Configuring High Availability
Overview
High availability (HA) maintains uninterrupted service in the event of a power, hardware, software, or WAN uplink failure. Configuring HA provides network redundancy and reliability.
SteelConnect Gateway Model Physical Appliances
This table lists the common uses cases for SteelConnect gateways.
Gateway Model
Use Case
SDI-130
Small branch or retail
SDI-330
Medium branch
SDI-1030
Large branch, campus, or data center
SDI-5030
Campus or data center
Branch high availability overview
SteelConnect Manager (SCM) connects the branch gateway pair that includes the master and backup gateways over the links in the management network zone to monitor and route traffic.
The two gateways use active-passive mode. In active-passive mode, only the master gateway processes traffic while the backup gateway remains in standby mode, ready to take over if the master gateway fails.
HA active-passive deployment
How does branch high availability work?
SCM sends the master gateway configuration to both gateways. The first gateway to send Virtual Router Redundancy Protocol (VRRP) packets on the network becomes the master and SCM applies the master configuration to the gateway. No additional configuration is required on the backup gateway.
Gateways in an HA pair establish an encrypted communication channel between each other. After the communication channel is established between the master and backup gateway, the communication channel replicates all DHCP lease release and renewals between the master and backup in both directions, so that in the event of a failover, a new master gateway doesn’t assign duplicate leases.
The gateway pair also synchronizes firewall state and connection tracking information between the master and backup gateway providing stateful transition if failover occurs.
Gateway failover performance
A failover due to failure of the master gateway will trigger within 3-4 seconds of the master gateway going offline. After the backup gateway assumes the master role, it can pass internet traffic in approximately 9-10 seconds. The AutoVPN tunnels are typically reestablished after an additional 4 to 5 seconds.
AutoVPN tunnels and site-to-site connectivity after failover can take more than five minutes to reestablish when MAC address cloning is not enabled. We recommend enabling MAC address cloning when using DHCP uplinks. For details, see What impact does a failover from a backup to a master gateway have on the uplinks?.
Which gateway models support high availability?
SCM supports box-to-box redundancy for these gateway models:
SDI-130 paired with another SDI-130
SDI-330 paired with another SDI-330
SDI-1030 paired with another SDI-1030 (requires the use of a dedicated HA port)
You can pair two gateways of the same model, two shadow appliances of the same model, or one hardware and one shadow appliance of the same model for high availability.
An on-premises SCM, which is locally hosted, does not support high availability.
You can use shadow and physical gateways in a high-availability pair. You can also use virtual gateways.
HA features
Smart update
To ensure minimal service interruption during a firmware upgrade for an HA pair, SCM uses this smart updating process to gracefully install firmware updates:
1. SCM notifies appliances about the availability of a new firmware image.
2. The master appliance immediately starts downloading the image.
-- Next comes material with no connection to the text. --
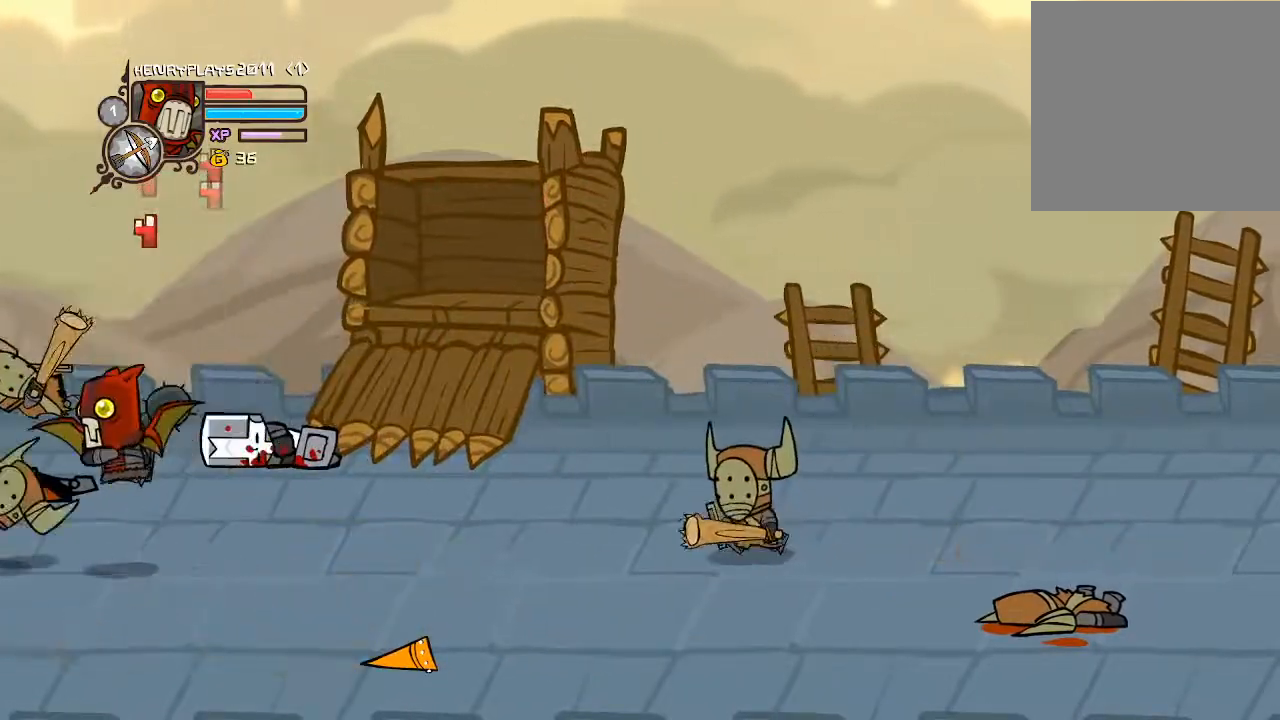
{"buttons": [], "left_stick": "center", "events": [[17, "X", "up"], [33, "DPAD_LEFT", "up"], [150, "Y", "down"], [250, "Y", "up"], [333, "Y", "down"], [433, "Y", "up"]]}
The backup appliance downloads the image through a proxied connection through the master appliance.
3. After the download of the firmware image is complete on the backup gateway, SCM instructs it to install the new firmware and reboot.
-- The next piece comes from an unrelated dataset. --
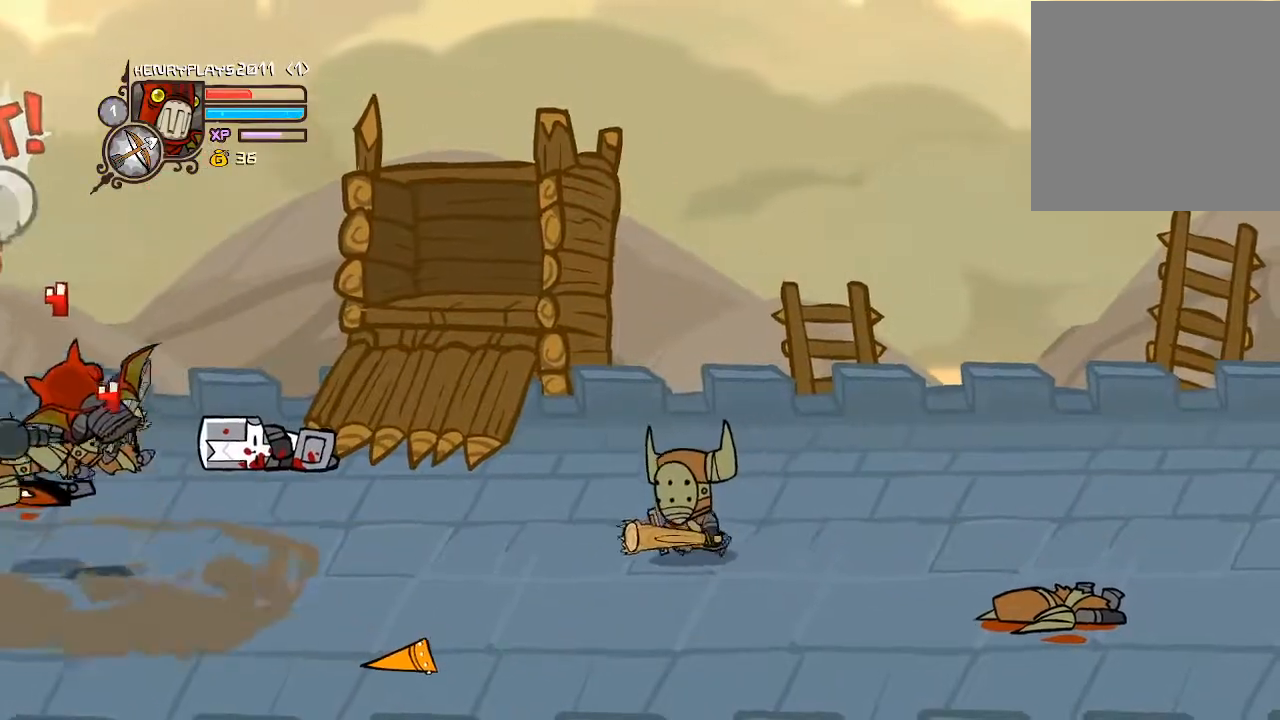
{"buttons": [], "left_stick": "center", "events": [[133, "X", "down"], [250, "X", "up"], [367, "X", "down"], [433, "X", "up"]]}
At this point, the master gateway has received the new firmware file; however, it’s still handling client traffic for the HA pair and a failover has not yet occurred.
4. After SCM receives a notification from the backup gateway that it has rebooted and is running the new firmware, SCM instructs the master gateway to install the firmware and reboot.
5. The reboot triggers a failover and the backup gateway assumes the active master role.
6. After the previous master gateway comes back online, it remains in backup mode until the active gateway triggers a failover and relinquishes the active role.
WAN uplink failover
HA protects against local WAN uplink issues such as:
an unplugged network cable between the upstream switch port on one of the gateways but not the other.
an Ethernet port failure on the WAN port or corresponding upstream switch port.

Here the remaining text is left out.